Football, la solitude du jeune arbitre face au harcellement sexuel
jeudi 4 mars 2010 à 19:18 - permalien #567
L'affaire a débuté par les confidences d'un jeune arbitre de 27 ans, Michael Kempter, au président des arbitres, Volker Roth.
Il accuse Manfred Amerell, 63 ans, personnage clé dans le milieu des arbitres pour leur affectation, de l'avoir soumis à divers reprises à des approches sexuelles. Les confidences ébruitées par le quotidien Frankfurter Rundschau le 10 février ont déclenché aussitôt un déballage public, avec ses noirceurs et ses abimes, "qui donnerait assez de matières pour un feuilleton criminel".
Celui-ci a exposé alors son drame et les pratiques d'Amerell en détail dans un interview au Bild Zeitung.
Lorsqu'on l'interroge sur son silence prolongé, il répond: "j'avais simplement peur pour ma carrière d'arbitre. Et j'avais honte. J'ai tenté de faire l'impasse, mais ça remontait toujours. Quand j'ai remarqué que d'autres étaient dans le même cas, je me suis décidé à parler. Je voulais protéger d'autres jeunes. "Est-ce que je peux t'appeler mon trésor" a dit Amerell par exemple à l'un d'entre eux.
Pour moi ça été le signal d'alarme".
Des douzaines de journalistes étaient attendus à Münich aujourd'hui, devant le tribunal ou Amerell était confronté au président de la fédération allemande de football, Theo Zwanziger, contre lequel il a porté plainte. Celui-ci a relayé en effet au nom de la fédération les accusations du jeune arbitre, renforcées par quatre témoignages, dont les jeunes auteurs tiennent à rester anonymes. Un ancien arbitre charge lui aussi maintenant l'influent Amerell et évoque un "système" en place depuis des années. Celui-ci demande la condamnation de la fédération pour les accusations proférées à son égard par son président.
"Qui ment, qui en profite, qui veut déconsidérer qui? Qui dit la vérité? Le scandale ébranle le football allemand, souligne le Berliner Zeitung." Zwanziger assure aujourd'hui vouloir briser le cartel du silence, faire toute les clarté et protéger les jeunes arbitres. Il jure de démissionner de son poste, si le tribunal le condamne.

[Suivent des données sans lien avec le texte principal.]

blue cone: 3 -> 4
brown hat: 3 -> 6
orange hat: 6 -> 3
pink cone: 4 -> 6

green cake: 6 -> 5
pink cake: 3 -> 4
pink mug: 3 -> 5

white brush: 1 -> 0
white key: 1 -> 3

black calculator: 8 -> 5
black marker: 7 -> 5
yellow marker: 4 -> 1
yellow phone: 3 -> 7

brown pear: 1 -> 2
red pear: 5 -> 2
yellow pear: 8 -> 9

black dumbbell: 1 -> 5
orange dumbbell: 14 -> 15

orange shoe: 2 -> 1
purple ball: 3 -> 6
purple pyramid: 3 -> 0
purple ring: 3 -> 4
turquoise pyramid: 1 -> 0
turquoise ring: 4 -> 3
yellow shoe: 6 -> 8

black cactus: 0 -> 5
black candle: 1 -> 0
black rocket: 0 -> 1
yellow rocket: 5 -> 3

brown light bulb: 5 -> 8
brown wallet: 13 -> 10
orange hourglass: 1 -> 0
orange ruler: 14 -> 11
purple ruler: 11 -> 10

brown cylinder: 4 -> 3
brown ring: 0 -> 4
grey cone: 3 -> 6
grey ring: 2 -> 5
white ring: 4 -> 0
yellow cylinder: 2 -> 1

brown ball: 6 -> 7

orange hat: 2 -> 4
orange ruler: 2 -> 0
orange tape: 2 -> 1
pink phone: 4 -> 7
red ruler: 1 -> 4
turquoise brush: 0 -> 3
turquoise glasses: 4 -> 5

Le cas Amerell/Kemper est d'autant plus sensible qu'il mêle abus sexuel et homosexualité. Un tabou dans le monde du football.
Les footballeurs homos vivent une pression énorme car ils sont obligés de se cacher, souligne une ancienne sportive professionnelle dans le Tagesspiegel. Tout se fait en façade. Des hôtesses sont louées pour les soirées de gala, "afin qu'un pro homo ne soit pas repéré". Ils doivent se surveiller en permanence sans craquer. Sinon leurs propres fans se moqueraient d'eux, leurs adversaires les invectiveraient, leurs manager se plaindraient de ne plus pouvoir les "vendre au sud de l'Europe", leur valeur sur le marché serait en chute libre. Kemper assure qu'il n'est pas homosexuel.
Le drame éclaire à nouveau ce monde du football dont le suicide du gardien de but de l'équipe nationale allemande, Robert Enke, dépressif, ( voir ma Revue de presse), avait déjà éclairé les abîmes. Il avait dû dissimuler sa dépression pendant sa vie de footballeur professionnel, craignant pour sa carrière, s'il brisait un tabou.